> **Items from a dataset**
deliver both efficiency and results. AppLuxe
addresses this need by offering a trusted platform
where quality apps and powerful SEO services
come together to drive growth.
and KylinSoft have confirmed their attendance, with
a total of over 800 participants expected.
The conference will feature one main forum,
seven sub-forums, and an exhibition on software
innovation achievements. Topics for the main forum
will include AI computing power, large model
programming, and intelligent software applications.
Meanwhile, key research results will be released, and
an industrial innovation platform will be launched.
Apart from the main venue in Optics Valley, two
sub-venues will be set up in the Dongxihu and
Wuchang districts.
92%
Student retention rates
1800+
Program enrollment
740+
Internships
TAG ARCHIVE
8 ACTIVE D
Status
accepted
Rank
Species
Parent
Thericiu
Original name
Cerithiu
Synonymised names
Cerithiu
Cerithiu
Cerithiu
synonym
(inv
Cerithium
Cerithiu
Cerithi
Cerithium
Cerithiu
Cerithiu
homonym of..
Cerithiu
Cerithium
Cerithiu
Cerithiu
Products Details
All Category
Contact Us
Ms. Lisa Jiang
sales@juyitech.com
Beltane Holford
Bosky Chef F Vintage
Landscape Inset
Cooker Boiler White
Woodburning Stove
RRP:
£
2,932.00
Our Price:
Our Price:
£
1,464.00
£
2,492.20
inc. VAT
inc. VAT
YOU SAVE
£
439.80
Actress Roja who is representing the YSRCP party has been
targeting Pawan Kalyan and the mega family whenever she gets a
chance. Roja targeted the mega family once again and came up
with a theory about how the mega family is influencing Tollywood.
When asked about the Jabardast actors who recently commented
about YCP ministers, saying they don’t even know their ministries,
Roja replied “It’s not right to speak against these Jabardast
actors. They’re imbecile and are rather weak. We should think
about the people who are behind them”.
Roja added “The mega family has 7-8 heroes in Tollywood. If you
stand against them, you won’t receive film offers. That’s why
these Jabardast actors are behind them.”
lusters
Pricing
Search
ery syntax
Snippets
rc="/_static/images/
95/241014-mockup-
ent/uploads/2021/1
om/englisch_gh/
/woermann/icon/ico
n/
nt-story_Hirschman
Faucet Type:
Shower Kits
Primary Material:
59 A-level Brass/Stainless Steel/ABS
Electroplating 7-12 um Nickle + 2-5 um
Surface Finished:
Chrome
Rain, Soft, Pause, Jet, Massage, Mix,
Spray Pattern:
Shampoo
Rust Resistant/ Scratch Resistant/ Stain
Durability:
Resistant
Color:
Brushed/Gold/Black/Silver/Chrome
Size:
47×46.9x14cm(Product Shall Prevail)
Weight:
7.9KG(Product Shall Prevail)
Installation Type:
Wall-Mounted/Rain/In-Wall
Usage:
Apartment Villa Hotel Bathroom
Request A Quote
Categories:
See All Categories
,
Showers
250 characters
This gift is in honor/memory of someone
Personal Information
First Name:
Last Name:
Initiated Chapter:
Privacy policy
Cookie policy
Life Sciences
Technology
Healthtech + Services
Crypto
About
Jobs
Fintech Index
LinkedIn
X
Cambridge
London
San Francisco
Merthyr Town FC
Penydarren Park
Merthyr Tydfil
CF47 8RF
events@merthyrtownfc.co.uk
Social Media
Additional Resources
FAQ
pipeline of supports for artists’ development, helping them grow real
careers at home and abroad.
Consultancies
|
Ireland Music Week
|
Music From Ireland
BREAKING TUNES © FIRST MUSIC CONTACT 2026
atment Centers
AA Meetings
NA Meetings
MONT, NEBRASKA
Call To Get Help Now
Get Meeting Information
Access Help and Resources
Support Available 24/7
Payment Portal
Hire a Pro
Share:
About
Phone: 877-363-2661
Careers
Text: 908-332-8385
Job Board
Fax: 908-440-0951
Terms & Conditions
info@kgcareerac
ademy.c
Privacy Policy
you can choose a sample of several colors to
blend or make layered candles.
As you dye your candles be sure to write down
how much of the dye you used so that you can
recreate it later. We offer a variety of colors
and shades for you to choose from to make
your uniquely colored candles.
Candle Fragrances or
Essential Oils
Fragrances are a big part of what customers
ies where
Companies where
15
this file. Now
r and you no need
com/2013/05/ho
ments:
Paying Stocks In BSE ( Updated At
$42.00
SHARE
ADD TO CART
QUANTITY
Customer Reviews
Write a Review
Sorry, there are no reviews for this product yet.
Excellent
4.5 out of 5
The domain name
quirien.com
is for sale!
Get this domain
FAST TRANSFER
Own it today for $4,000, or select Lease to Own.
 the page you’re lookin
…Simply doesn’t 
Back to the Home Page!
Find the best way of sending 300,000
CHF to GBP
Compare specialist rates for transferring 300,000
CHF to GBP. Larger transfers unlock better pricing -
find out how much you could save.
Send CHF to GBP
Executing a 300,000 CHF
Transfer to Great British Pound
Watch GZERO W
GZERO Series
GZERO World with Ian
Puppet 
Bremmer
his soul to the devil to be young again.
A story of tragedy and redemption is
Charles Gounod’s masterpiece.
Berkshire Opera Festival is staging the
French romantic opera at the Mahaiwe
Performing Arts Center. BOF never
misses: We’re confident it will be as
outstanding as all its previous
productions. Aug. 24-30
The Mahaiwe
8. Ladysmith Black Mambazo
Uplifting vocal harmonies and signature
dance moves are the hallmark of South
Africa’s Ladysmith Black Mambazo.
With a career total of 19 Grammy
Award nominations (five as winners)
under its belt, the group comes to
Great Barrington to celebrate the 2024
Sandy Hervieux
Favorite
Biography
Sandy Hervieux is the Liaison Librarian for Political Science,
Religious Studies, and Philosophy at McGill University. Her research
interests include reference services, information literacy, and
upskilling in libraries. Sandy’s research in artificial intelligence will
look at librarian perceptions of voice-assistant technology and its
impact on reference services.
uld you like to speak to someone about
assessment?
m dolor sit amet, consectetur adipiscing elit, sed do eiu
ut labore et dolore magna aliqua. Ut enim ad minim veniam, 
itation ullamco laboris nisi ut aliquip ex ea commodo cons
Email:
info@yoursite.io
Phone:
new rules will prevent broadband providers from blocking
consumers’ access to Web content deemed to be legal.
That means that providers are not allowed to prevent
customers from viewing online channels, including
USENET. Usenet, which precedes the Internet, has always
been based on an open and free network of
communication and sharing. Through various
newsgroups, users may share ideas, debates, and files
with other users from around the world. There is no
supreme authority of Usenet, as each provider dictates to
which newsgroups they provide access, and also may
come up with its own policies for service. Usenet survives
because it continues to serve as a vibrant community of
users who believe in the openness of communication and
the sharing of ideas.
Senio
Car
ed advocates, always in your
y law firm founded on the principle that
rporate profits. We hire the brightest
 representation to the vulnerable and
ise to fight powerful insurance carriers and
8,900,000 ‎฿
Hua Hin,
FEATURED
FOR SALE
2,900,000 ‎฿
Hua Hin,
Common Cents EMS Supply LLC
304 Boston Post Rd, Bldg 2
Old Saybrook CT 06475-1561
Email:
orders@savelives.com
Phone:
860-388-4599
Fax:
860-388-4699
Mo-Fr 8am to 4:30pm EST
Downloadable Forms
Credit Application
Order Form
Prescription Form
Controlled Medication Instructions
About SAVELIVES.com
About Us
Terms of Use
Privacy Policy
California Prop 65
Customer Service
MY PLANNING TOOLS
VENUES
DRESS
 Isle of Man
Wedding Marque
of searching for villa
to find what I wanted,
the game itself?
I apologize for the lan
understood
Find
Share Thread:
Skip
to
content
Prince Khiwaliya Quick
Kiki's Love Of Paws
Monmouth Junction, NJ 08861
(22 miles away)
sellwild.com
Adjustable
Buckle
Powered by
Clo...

> **What the exercise asks**
Would you retype the lines above from the one with "Berkshire Opera Festival is staging the" down to the one with "ed advocates, always in your", word for word, both ends included and no other lines?

> **Exercise result**
Berkshire Opera Festival is staging the
French romantic opera at the Mahaiwe
Performing Arts Center. BOF never
misses: We’re confident it will be as
outstanding as all its previous
productions. Aug. 24-30
The Mahaiwe
8. Ladysmith Black Mambazo
Uplifting vocal harmonies and signature
dance moves are the hallmark of South
Africa’s Ladysmith Black Mambazo.
With a career total of 19 Grammy
Award nominations (five as winners)
under its belt, the group comes to
Great Barrington to celebrate the 2024
Sandy Hervieux
Favorite
Biography
Sandy Hervieux is the Liaison Librarian for Political Science,
Religious Studies, and Philosophy at McGill University. Her research
interests include reference services, information literacy, and
upskilling in libraries. Sandy’s research in artificial intelligence will
look at librarian perceptions of voice-assistant technology and its
impact on reference services.
uld you like to speak to someone about
assessment?
m dolor sit amet, consectetur adipiscing elit, sed do eiu
ut labore et dolore magna aliqua. Ut enim ad minim veniam, 
itation ullamco laboris nisi ut aliquip ex ea commodo cons
Email:
info@yoursite.io
Phone:
new rules will prevent broadband providers from blocking
consumers’ access to Web content deemed to be legal.
That means that providers are not allowed to prevent
customers from viewing online channels, including
USENET. Usenet, which precedes the Internet, has always
been based on an open and free network of
communication and sharing. Through various
newsgroups, users may share ideas, debates, and files
with other users from around the world. There is no
supreme authority of Usenet, as each provider dictates to
which newsgroups they provide access, and also may
come up with its own policies for service. Usenet survives
because it continues to serve as a vibrant community of
users who believe in the openness of communication and
the sharing of ideas.
Senio
Car
ed advocates, always in your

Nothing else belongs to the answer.